Ronack said:
It's really, really sad how transgendered/crossdressing main characters are always in a more comedic show ... Well, there IS The Education of Max Bickford, a drama show which played it all more straight forward. But here, she was on the main cast but not the main character. I guess there's also TransAmerica.
I think that's because people find cross dressing to be humorous. And this isn't just because a bunch of nominally 'straight' people like laughing at the odd person swapping gendered clothing articles, even shows which are geared toward and aimed at transvestites often play up the humor, Rupaul's Drag Race being a good example of this. That's not to say that you can't have a transvestite character who isn't just doing it for the lols, but humor linked to men dressing as women is a core part of what many transvestite shows actually aim for.
That said, cross dressing done as an act or for humor is a different thing that someone who's transgendered wearing gendered clothing of the opposite sex. This cartoon in particular is not focussing on that though, it's focussed on the played-for-humor aspects of the former example. I think it's a fallacy to try and combine cross-dressing and transgendered roles into being of the same category, as one is often done specifically for comedic effect and the other is not. I would like to see more transgendered characters though, that's for sure.

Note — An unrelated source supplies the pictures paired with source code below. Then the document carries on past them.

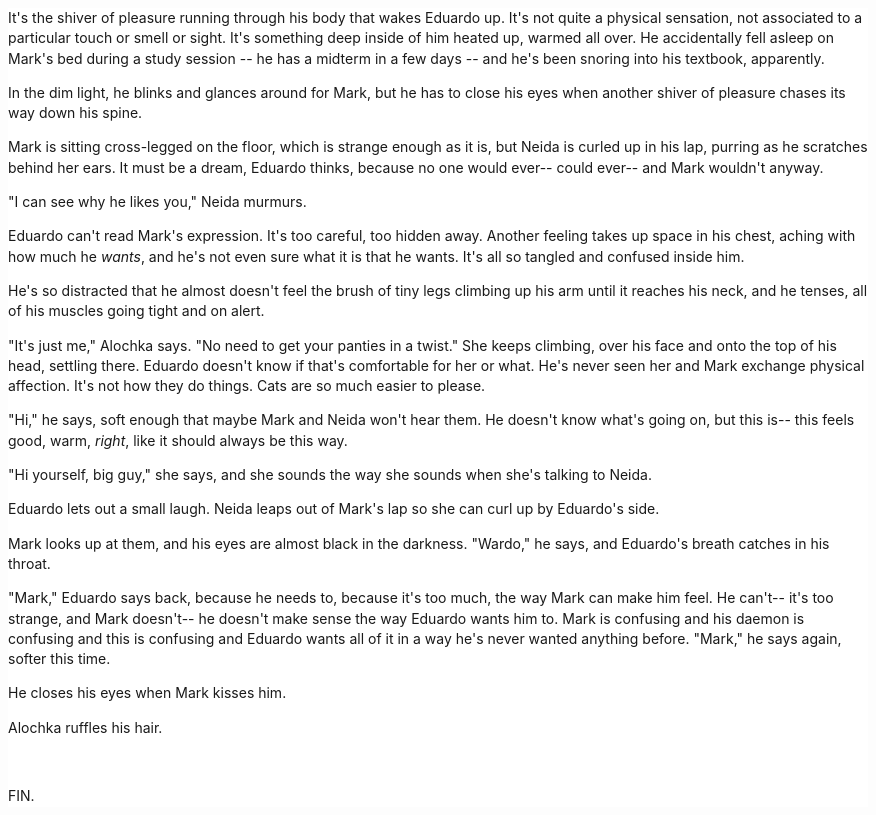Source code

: It's the shiver of pleasure running through his body that wakes Eduardo up. It's not quite a physical sensation, not associated to a particular touch or smell or sight. It's something deep inside of him heated up, warmed all over. He accidentally fell asleep on Mark's bed during a study session \-\- he has a midterm in a few days \-\- and he's been snoring into his textbook, apparently.

In the dim light, he blinks and glances around for Mark, but he has to close his eyes when another shiver of pleasure chases its way down his spine.

Mark is sitting cross\-legged on the floor, which is strange enough as it is, but Neida is curled up in his lap, purring as he scratches behind her ears. It must be a dream, Eduardo thinks, because no one would ever\-\- could ever\-\- and Mark wouldn't anyway.

"I can see why he likes you," Neida murmurs.

Eduardo can't read Mark's expression. It's too careful, too hidden away. Another feeling takes up space in his chest, aching with how much he *wants*, and he's not even sure what it is that he wants. It's all so tangled and confused inside him.

He's so distracted that he almost doesn't feel the brush of tiny legs climbing up his arm until it reaches his neck, and he tenses, all of his muscles going tight and on alert.

"It's just me," Alochka says. "No need to get your panties in a twist." She keeps climbing, over his face and onto the top of his head, settling there. Eduardo doesn't know if that's comfortable for her or what. He's never seen her and Mark exchange physical affection. It's not how they do things. Cats are so much easier to please.

"Hi," he says, soft enough that maybe Mark and Neida won't hear them. He doesn't know what's going on, but this is\-\- this feels good, warm, *right*, like it should always be this way.

"Hi yourself, big guy," she says, and she sounds the way she sounds when she's talking to Neida.

Eduardo lets out a small laugh. Neida leaps out of Mark's lap so she can curl up by Eduardo's side.

Mark looks up at them, and his eyes are almost black in the darkness. "Wardo," he says, and Eduardo's breath catches in his throat.

"Mark," Eduardo says back, because he needs to, because it's too much, the way Mark can make him feel. He can't\-\- it's too strange, and Mark doesn't\-\- he doesn't make sense the way Eduardo wants him to. Mark is confusing and his daemon is confusing and this is confusing and Eduardo wants all of it in a way he's never wanted anything before. "Mark," he says again, softer this time.

He closes his eyes when Mark kisses him.

Alochka ruffles his hair.

 

FIN.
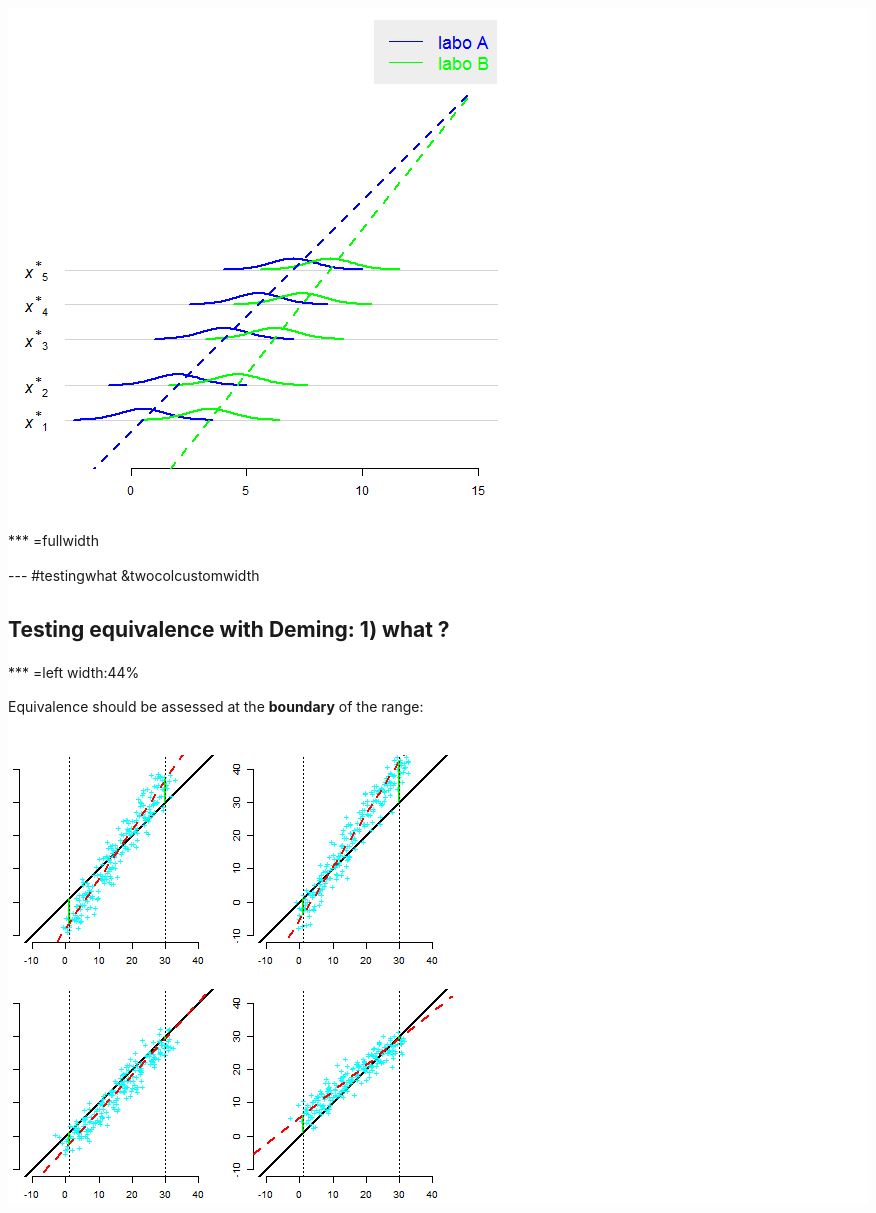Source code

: ![plot of chunk DAV2plot](assets/fig/DAV2plot.png) 



*** =fullwidth


--- #testingwhat &twocolcustomwidth

## Testing equivalence with Deming: 1) what ? 

*** =left width:44%

Equivalence should be assessed at the **boundary** of the range:

![plot of chunk unnamed-chunk-8](assets/fig/unnamed-chunk-8.png)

OT - As for Bob's video, the only issue I take is his assertion that girl+guy = good, where as independent girl = bad. You have examples of females attached to male characters who are bad (Harley Quinn much?) and examples of independent heroines being good. Wonder Woman, as he pointed out already, but also the later version of Huntress and a bunch of the cast of characters from Birds of Prey (even if many of them started life as evil or connected to male characters, things have changed.)
We can also argue over what being 'connected' to a male character even means. Who's really independent, male or female, in either DC or Marvel? Nearly everyone's been connected to a team at one point or another, male and female alike. And just as there are often independent female villains, so goes the male villains. Note how many male villains were very often shown with no romantic interest and no connection to any female characters good or evil (except the occasional team up). This is because those villains are portrayed not as people, but as plot devices, objectified and without humanity. It isn't that independent female = bad, but rather that good characters are people who have socializations and are dependent on their inter-personal relationships, where as evil characters are either portrayed as psychopaths with no ability to form real relationships, or because they are so objectified that the idea of relationships never even comes up. Both of these phenomenon happen regardless of gender.